Oakcrest does not have wheelchair-accessible cabins or bathrooms and uneven terrain and distance between activities make the use of crutches at camp very tiresome for campers. The layout of the camp is spread out with the cabins located southwest of the main softball field. The cabins are located on the side of the mountain on and are not wheel chair accessible. There is a lot of walking back and forth from cabins to activities all day. The main trail to the lodge and softball field is covered with golf-ball sized gravel. Crutches are strongly discouraged because they are difficult to use on the terrain at camp.

Young women with uncontrolled diabetes or other severe physical, emotional, or mental disabilities that prohibit full participation are encouraged to consider stake camp or special needs camp instead of Oakcrest. Local stake/ward leaders do not attend Oakcrest with their campers, and hired Oakcrest counselors are not trained to handle severe disabilities. Campers who come to Oakcrest are expected to function independently and be self-care. Some young women with physical or mental needs that require only a little individual help can come with a 16 to 18-year-old buddy.  

For the safety of the camper, it is important that all moderate to severe medical and emotional information be filled out completely and specifically on the online registration form.

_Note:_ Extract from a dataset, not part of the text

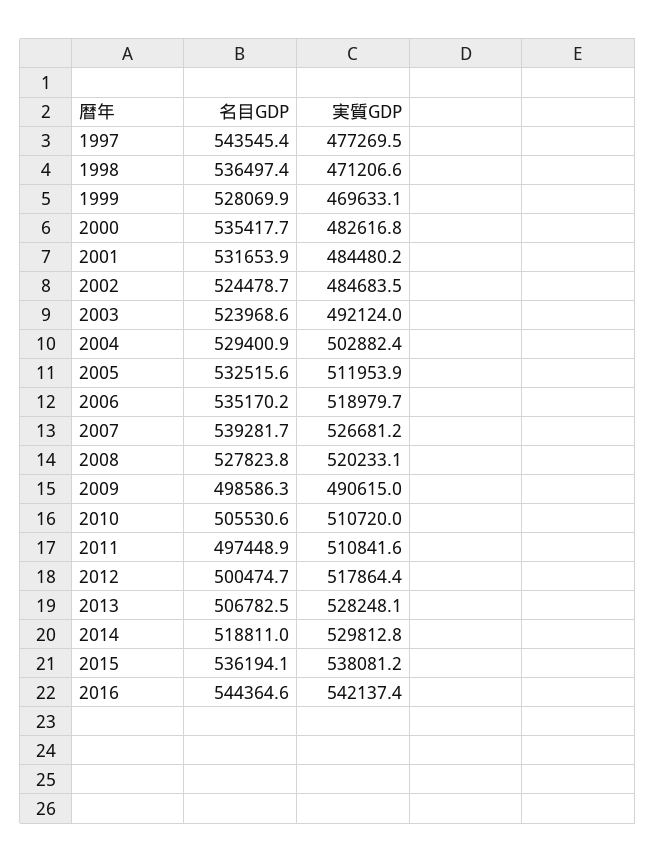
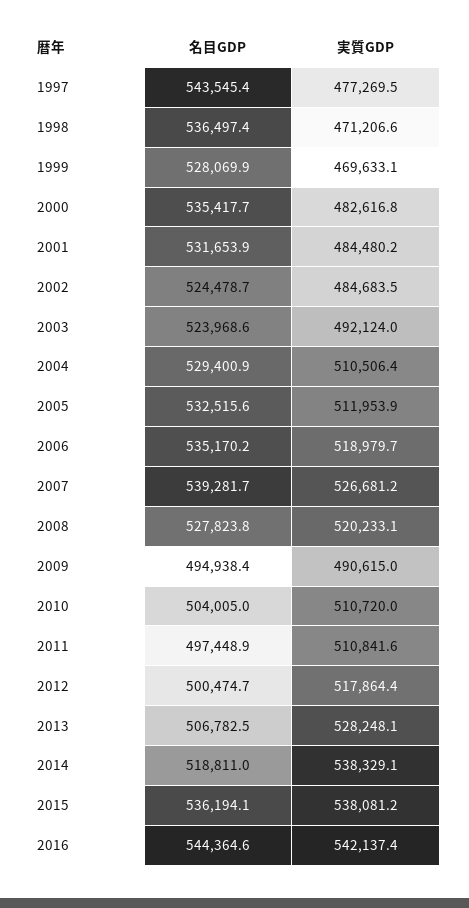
実質GDP, 2004: 502882.4 -> 510506.4
名目GDP, 2009: 498586.3 -> 494938.4
名目GDP, 2010: 505530.6 -> 504005
実質GDP, 2014: 529812.8 -> 538329.1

Parents/Guardians of campers with moderate to severe emotional health concerns will be contacted by a member of the Oakcrest Women’s Committee prior to camp in order to gain a better understanding of these issues.  Should a camper’s medical situation change after the registration form has been submitted online, a New Medical Information form should be filled out and given to the camper’s stake leader or turned in at the Open Enrollment table on busing day.

Sunburns

Please pack sunscreen and use it while at Oakcrest.  You will be involved in many outdoor activities during the week.  Please be wise and take the necessary precautions to protect yourself against sunburn.

Tick-bite Prevention

Tick species are widely distributed around the world and are most commonly found in brushy areas along the edges of fields and woodlands.  They are also found near commonly traveled paths through grassy areas and shrubbery.  While it is a good idea to take preventative measures against ticks year round, be extra vigilant in warmer months.

Oakcrest has a dress policy that will help with the prevention of tick bites.  Long pants (no leggings), socks, and sturdy shoes (no sandals or open-toed shoes) are required for daily wear.  Long socks that can be pulled up over the pant leg are required for the hike and highly encouraged during a camper’s entire stay.